Our ratings also only apply to design patterns that have public research that has tested their effectiveness. For the most part, that research comes from scholars who aim to publish their research in journals. However, it occasionally includes research from platforms that they share, or that is leaked.
The Ratings
The Process
Evidence ratings are given by PDN's Library Team, whose members meet biweekly to review individual studies and their related design patterns. Through discussion we reach consensus on the strength of evidence in each study and the overall strength of evidence for a design pattern across studies.
Library Team members are social scientists and data scientists trained in inference, i.e. detecting how clearly data indicates a cause (e.g. design pattern) leads to an effect (e.g. prosocial outcome).
The Criteria
For each study, the Library Team considers the following:
The type of research design
In general, highest ratings go to field experiments.

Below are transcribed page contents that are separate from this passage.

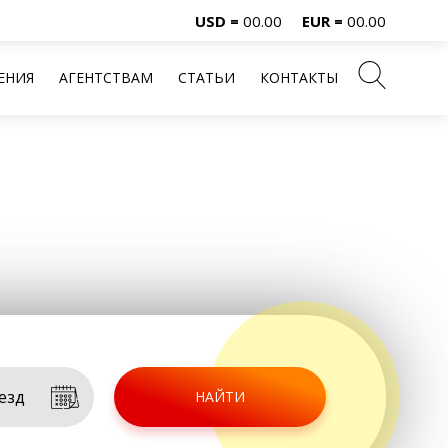
USD =
00.00
EUR =
00.00
ЕНИЯ
АГЕНТСТВАМ
СТАТЬИ
КОНТАКТЫ
НАЙТИ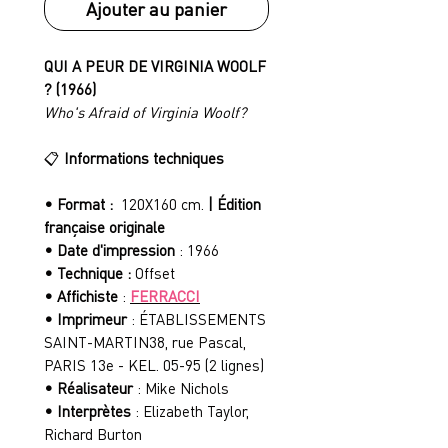
Ajouter au panier
QUI A PEUR DE VIRGINIA WOOLF
? (1966)
Who's Afraid of Virginia Woolf?
📋
Informations techniques
• Format :
120X160 cm.
| Édition
française originale
• Date d'impression
: 1966
• Technique :
Offset
• Affichiste
:
FERRACCI
• Imprimeur
: ÉTABLISSEMENTS
SAINT-MARTIN38, rue Pascal,
PARIS 13e - KEL. 05-95 (2 lignes)
• Réalisateur
: Mike Nichols
• Interprètes
: Elizabeth Taylor,
Richard Burton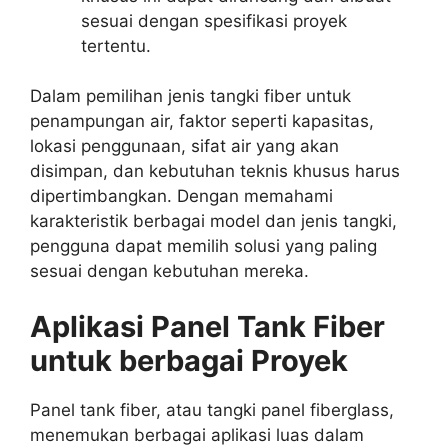
sesuai dengan spesifikasi proyek
tertentu.
Dalam pemilihan jenis tangki fiber untuk
penampungan air, faktor seperti kapasitas,
lokasi penggunaan, sifat air yang akan
disimpan, dan kebutuhan teknis khusus harus
dipertimbangkan. Dengan memahami
karakteristik berbagai model dan jenis tangki,
pengguna dapat memilih solusi yang paling
sesuai dengan kebutuhan mereka.
Aplikasi Panel Tank Fiber
untuk berbagai Proyek
Panel tank fiber, atau tangki panel fiberglass,
menemukan berbagai aplikasi luas dalam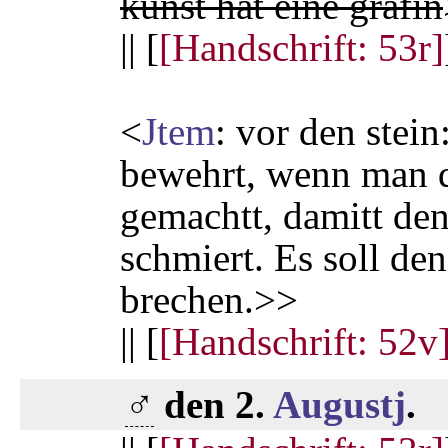
kunst hat eine gräfin
|| [
[Handschrift: 53r]
<
Jtem
: vor den stein
bewehrt, wenn man d
gemachtt, damitt den
schmiert. Es soll den
brechen.>>
|| [
[Handschrift: 52v
♂
den 2.
Augustj
.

These are sometimes called randomized control trials (or RCTs) or A/B tests, which use random assignment to test a design pattern on an operating platform.
High ratings also go to "natural experiments" using data on platforms and experiments conducted in simulated environments in which participants have reason to believe they are interacting on a real platform.
We also review experiments conducted in the lab or in online survey experiments, as well as observational studies, i.e. in where no randomized assignment occurs.
The strength of research design
We consider how well the study is designed to pinpoint the effectiveness of a design pattern and can rule out other interpretations from its findings.
The strength of statistical findings
Closely related to research design, we consider the statistical analysis used in the study and the overall strength of the findings.
Finally, for each design pattern, the Library Team reaches consensus on the appropriate evidence rating by considering both the overall strength of evidence across studies; and whether evidence exists in studies conducted by multiple research teams.